* HOW TO COMPLETE THIS TASK: In your copy, reproduce each entry exactly and leave out the pictures.

* PROVIDED DATA:
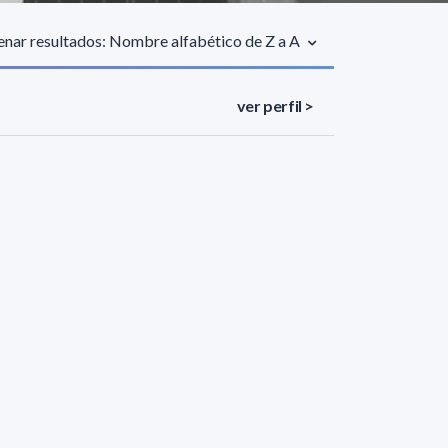
nar resultados: Nombre alfabético de Z a A
ver perfil >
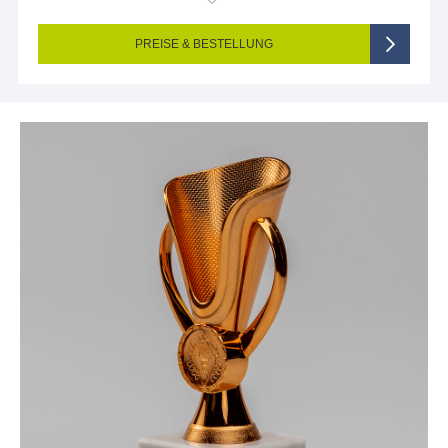
Endformat (bedruckte Fläche):
48 x 23 mm
Seitigkeit:
1-seitig (Vorderseite graviert, Rückseite nicht graviert)
Farbigkeit:
Einseitig graviert
PREISE & BESTELLUNG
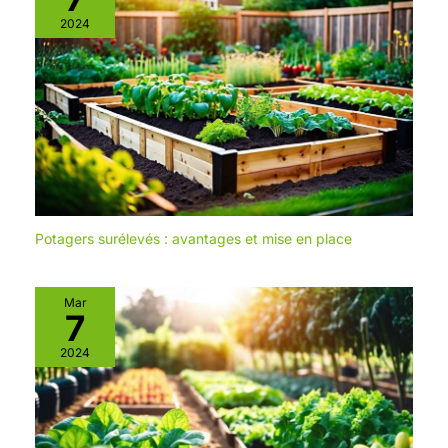
2024
Potagers surélevés : avantages et mise en place
Mar
7
2024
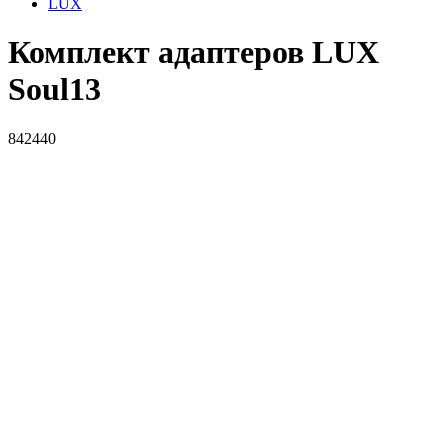
LUX
Комплект адаптеров LUX
Soul13
842440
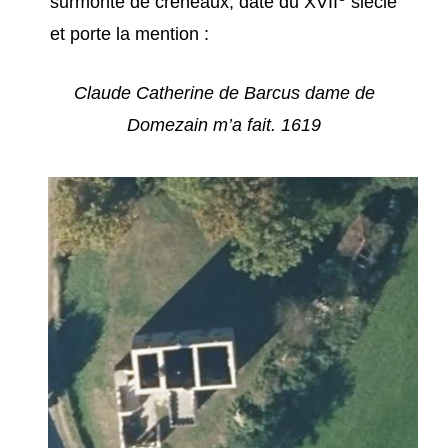
surmonté de créneaux, date du XVII
siècle
et porte la mention :
Claude Catherine de Barcus dame de
Domezain m’a fait. 1619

* EXERCISE RESULT:
nar resultados: Nombre alfabético de Z a A
ver perfil >
Endformat (bedruckte Fläche):
48 x 23 mm
Seitigkeit:
1-seitig (Vorderseite graviert, Rückseite nicht graviert)
Farbigkeit:
Einseitig graviert
PREISE & BESTELLUNG
2024
Potagers surélevés : avantages et mise en place
Mar
7
2024
LUX
Комплект адаптеров LUX
Soul13
842440
surmonté de créneaux, date du XVII
siècle
et porte la mention :
Claude Catherine de Barcus dame de
Domezain m’a fait. 1619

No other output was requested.